Além de redobrar a atenção
contra furtos e roubos, já que esses produtos têm sido alvo de criminosos
devido ao preço elevado, eles também exigem proteção contra umidade no
armazenamento para evitar perdas.
Mesmo em cargas pequenas,
defensivos e fertilizantes valem milhões de reais, e são alvos fáceis de
receptadores, que se livram dos produtos simplesmente jogando-os na lavoura,
sem deixar pistas do crime. A prática afeta inclusive os distribuidores.

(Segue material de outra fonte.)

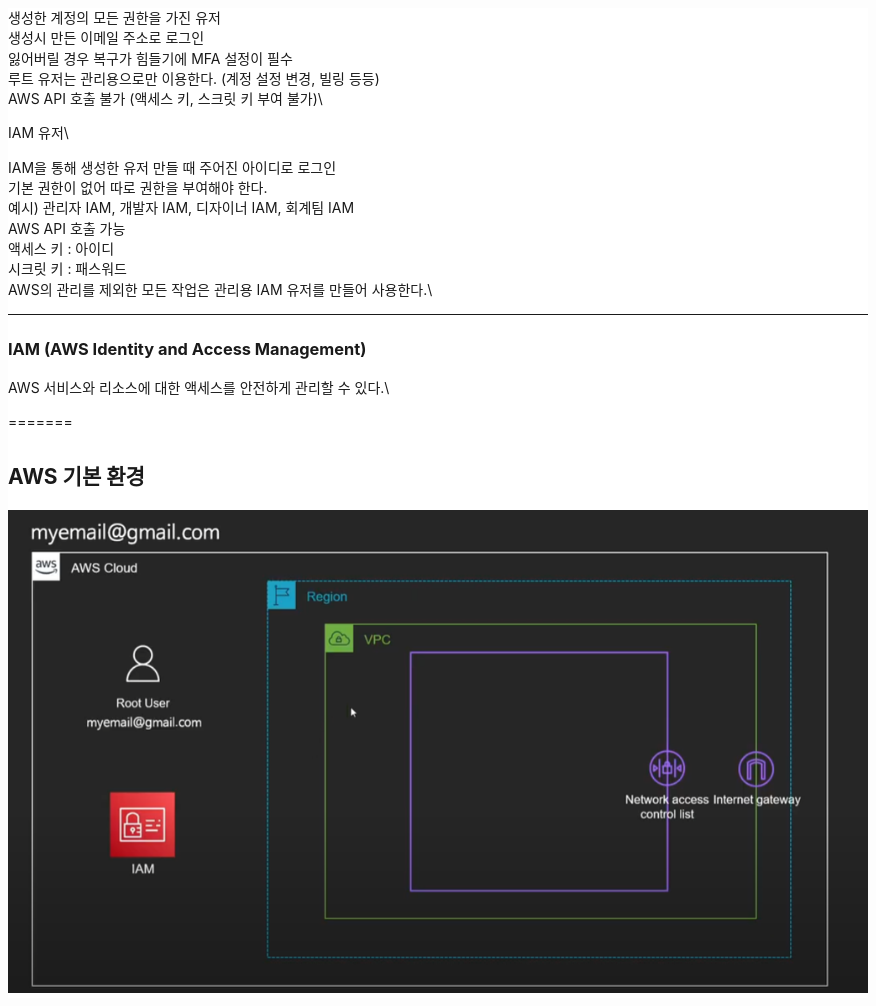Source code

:
생성한 계정의 모든 권한을 가진 유저\
생성시 만든 이메일 주소로 로그인\
잃어버릴 경우 복구가 힘들기에 MFA 설정이 필수\
루트 유저는 관리용으로만 이용한다. (계정 설정 변경, 빌링 등등)\
AWS API 호출 불가 (액세스 키, 스크릿 키 부여 불가)\


IAM 유저\


IAM을 통해 생성한 유저 만들 때 주어진 아이디로 로그인\
기본 권한이 없어 따로 권한을 부여해야 한다.\
예시) 관리자 IAM, 개발자 IAM, 디자이너 IAM, 회계팀 IAM\
AWS API 호출 가능\
액세스 키 : 아이디\
시크릿 키 : 패스워드\
AWS의 관리를 제외한 모든 작업은 관리용 IAM 유저를 만들어 사용한다.\


***

### IAM (AWS Identity and Access Management)

AWS 서비스와 리소스에 대한 액세스를 안전하게 관리할 수 있다.\

=======
## AWS 기본 환경

![img](../Img/231.png)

"É um risco de contraparte muito alto, e ter um seguro é um fator de
extrema importância."
PESQUISE OS MOTIVOS - A primeira providência, em
caso de quebra de contrato, é fazer uma pesquisa aprofundada sobre o motivo
dessa quebra e partir para a mediação para garantir o seu cumprimento, explica
Bueno.
A ideia é descobrir se a
quebra foi provocada por insolvência da empresa, eventuais roubos ou por
arbitragem de preços, mesmo. "É importante não tolerar o
descumprimento por oportunismo: afinal, essa construção das estratégias empresariais
de longo prazo na agricultura brasileira foi essencial para o setor chegar ao
patamar atual."
JUDICIALIZAÇÃO E ARRESTO - Apelar para o
Judiciário, como os clientes do Bueno, Mesquita & Advogados estão fazendo,
são casos extremos, quando se descobre que, definitivamente, o cumprimento do
contrato está em risco.
Nesse caso, se não houve sucesso na renegociação entre as partes e nem na mediação, é momento de buscar medidas cabíveis, segundo o advogado. "Se for constatado que esse fornecedor vai receber a carga e privilegiar contratos novos em detrimento dos antigos, cabe liminar acautelatória para fazer o arresto do seu estoque", orienta.